Get Enough Sleep and Get Moving: Keys to Weight Control Success
Lose weight while you sleep! You may have heard health claims such as this connected to nutritional supplement or fad diet advertising. Well, it turns out that there may be some truth to the promise that getting a good night’s sleep can help with weight management. Research presented at annual Food and Nutrition Conference (FNCE) of The Academy of Nutrition and Dietetics held in Nashville, Tennessee this year included studies on the effect of sleep deprivation on food intake. Bottom line: the less you sleep the greater your odds of weighting more. Registered dietitian Devon Golem, professor at New Mexico State University explained that lack of sleep can disrupt the hormonal regulation of appetite leading to increased total calorie intake and intake of high-fat, high-sugar foods.
“When you’re exhausted you’re not making the best decisions about what to eat,” said registered dietitian Tamara Melton, program director and clinical instructor at Georgia State University and spokesperson for the Academy of Nutrition and Dietetics. “You might seek out high calorie comfort foods or snack often to stay awake. Plus you may be too tired to exercise.”

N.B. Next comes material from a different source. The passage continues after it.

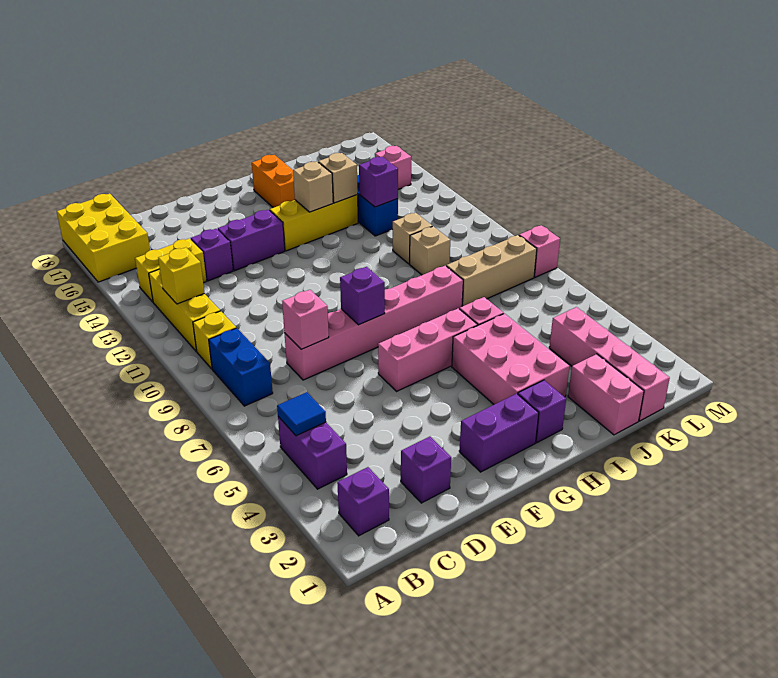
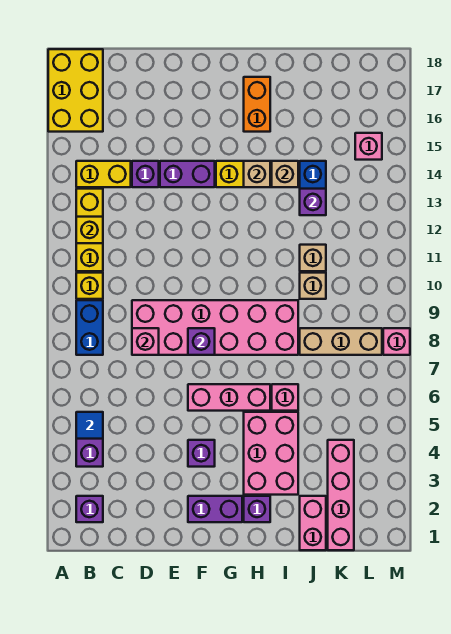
purple 1x1 brick [401,437,451,503] -> purple 1x1 brick moved to [188,440,215,467]
pink 1x6 brick [285,266,463,380] -> pink 2x6 brick [132,300,298,355]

Another excess calorie source: when most sleepy folks reach for caffeine they’re not ordering black coffee. It’s more likely to be the higher calorie specialty coffee drinks with cream and sugar. Choose low calorie sweeteners and fat free milk to lighten up coffee drinks that perk you up.
Melton said asking patients about their sleep patterns is an important part of a nutrition appraisal. “People are trying to look at all things in their life that affect their health holistically.”

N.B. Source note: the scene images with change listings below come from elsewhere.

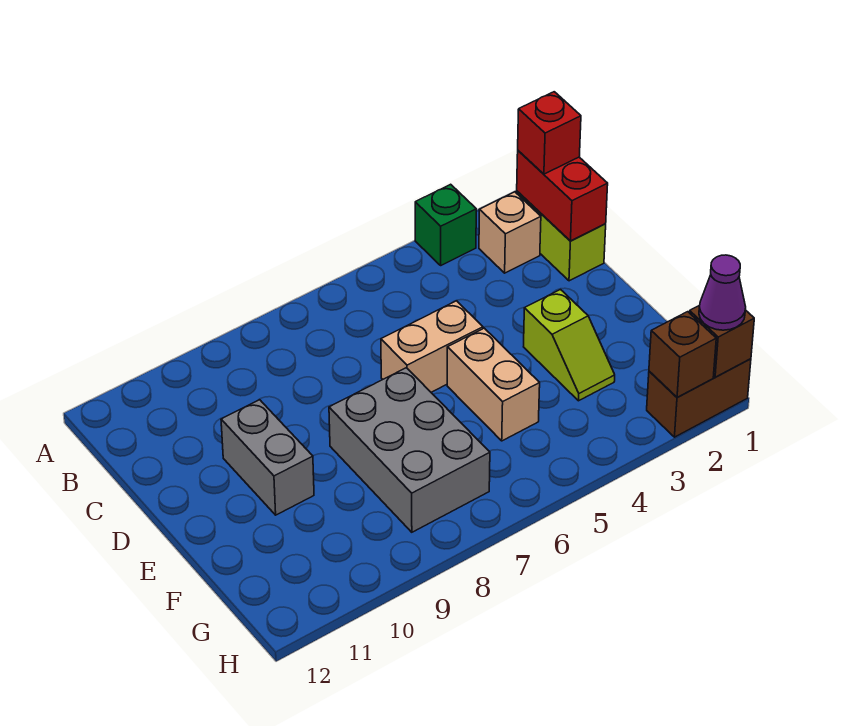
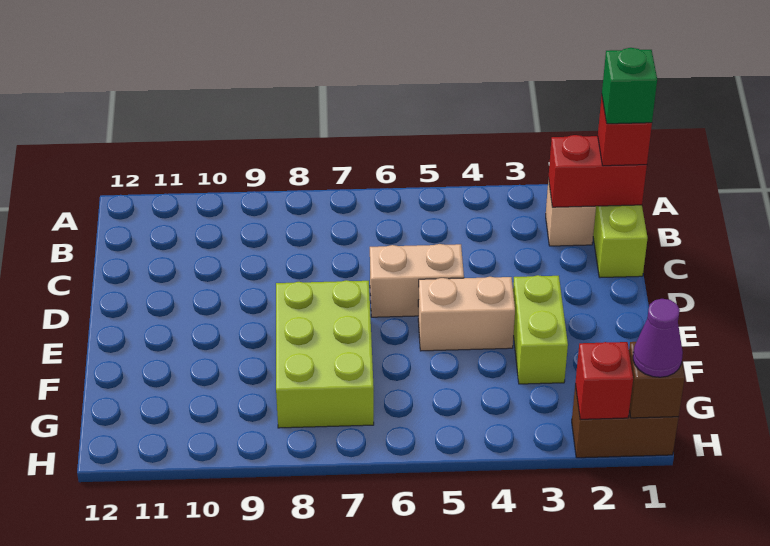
green 1x1 brick [415,184,476,265] -> green 1x1 brick moved to [602,48,657,124]
red 1x2 brick [517,151,608,241] -> red 1x2 brick turned to [548,135,647,207]
grey 1x2 brick [221,400,314,515] -> none
lime 1x2 slope [524,290,615,401] -> lime 1x2 brick [513,275,568,384]
tan 1x2 brick [447,328,540,441] -> tan 1x2 brick turned to [418,277,515,351]
grey 2x3 brick [329,368,490,532] -> lime 2x3 brick [276,280,374,428]
brown 1x1 brick [649,312,716,398] -> red 1x1 brick [575,342,633,419]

How much sleep is healthy? According to the National Sleep Foundation adults should get between 7 to 9 seven hours. Meanwhile, the national daily average is 6.5 hours. “Sleep deprivation is an epidemic in the US,” said Katherine Finn Davis researcher at the Children’s Hospital of Philadelphia.
Shedding Light on Shedding Weight
The continuing battle against rates of obesity in the US was a big focus for nutrition professionals at FNCE. There’s good news and bad news here. “I think we’re at a turning point,” said Dr. William Dietz of George Washington University. “In the last ten years we’ve seen no significant difference in the incidence of obesity.”

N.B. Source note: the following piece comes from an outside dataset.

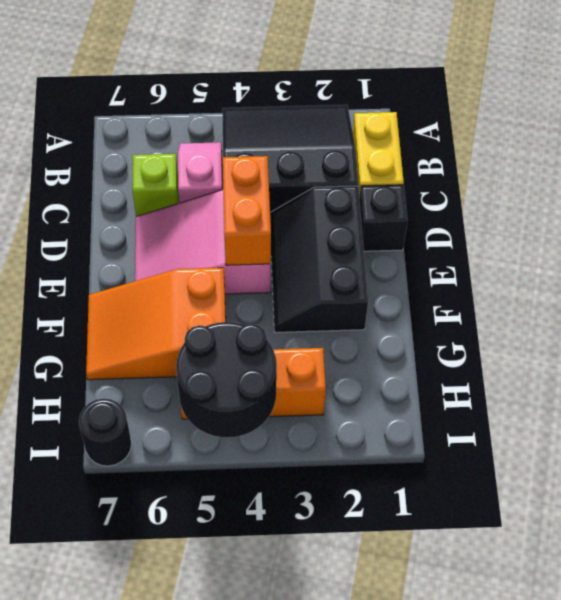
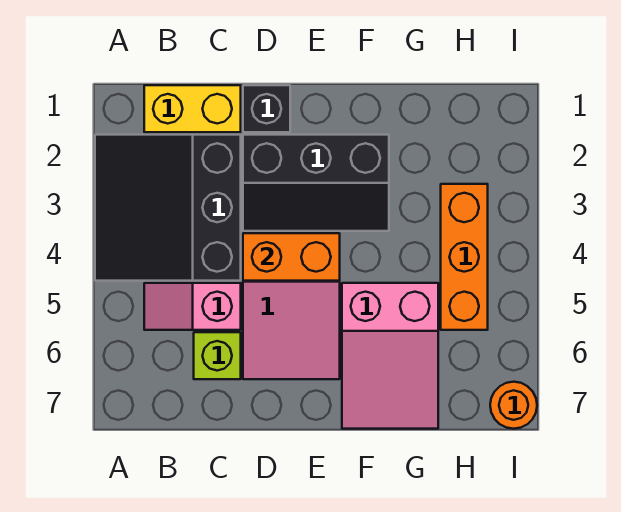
orange 2x3 slope [86,268,226,380] -> pink 2x3 slope [342,283,438,429]
black 2x2 round brick [176,322,277,437] -> none
black 1x1 round brick [79,399,131,466] -> orange 1x1 round brick [490,382,537,429]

Some states including New Mexico and Mississippi have even seen declines in obesity rates.
“It’s sort of leveled off,” said Dr. James O. Hill, Director of the Center for Human Nutrition at the University of Colorado Health Sciences Center. “Is it something we’re doing right? I don’t even think we’re close to knowing.”
Hill pointed out that while diet and exercise plans work well to help people lose weight, the real challenge is helping them keep it off for the long haul. “We are wildly successful at losing weight but also wildly successful at gaining it back.” So research on obesity treatment has turned to the psychological components of mindset and motivation to help dieters find their individual purpose for weight loss goals. “It’s like a light switch going on,” said Hill.
Co-founder of the National Weight Control Registry, which follows over 6000 people who’ve lost weight and kept it off permanently, Hill is the author of State of Slim.
He says weight control is no longer a simple math problem of balancing calories in with calories burned through physical exercise. Anyone who’s ever walked on a treadmill and seen how long it takes to rack up 100 calories will be happy to hear this. Hill said, “There are so many positive side effects of physical activity. Exercise does way more than burn calories. It helps regulate appetite and metabolism. It’s more than calories in and out.”
In other good nutrition news presented at FNCE, fruit and vegetable offerings on restaurant menus are up 28% since 2010. But, registered dietitian Elizabeth Pivonka of the Produce for Better Health Foundation says overall consumption of fruit and vegetables in the US has sadly declined 7% since 2010. Not to be disheartened she says there are pockets of improvement, “Millennials are eating more vegetables than five years ago.”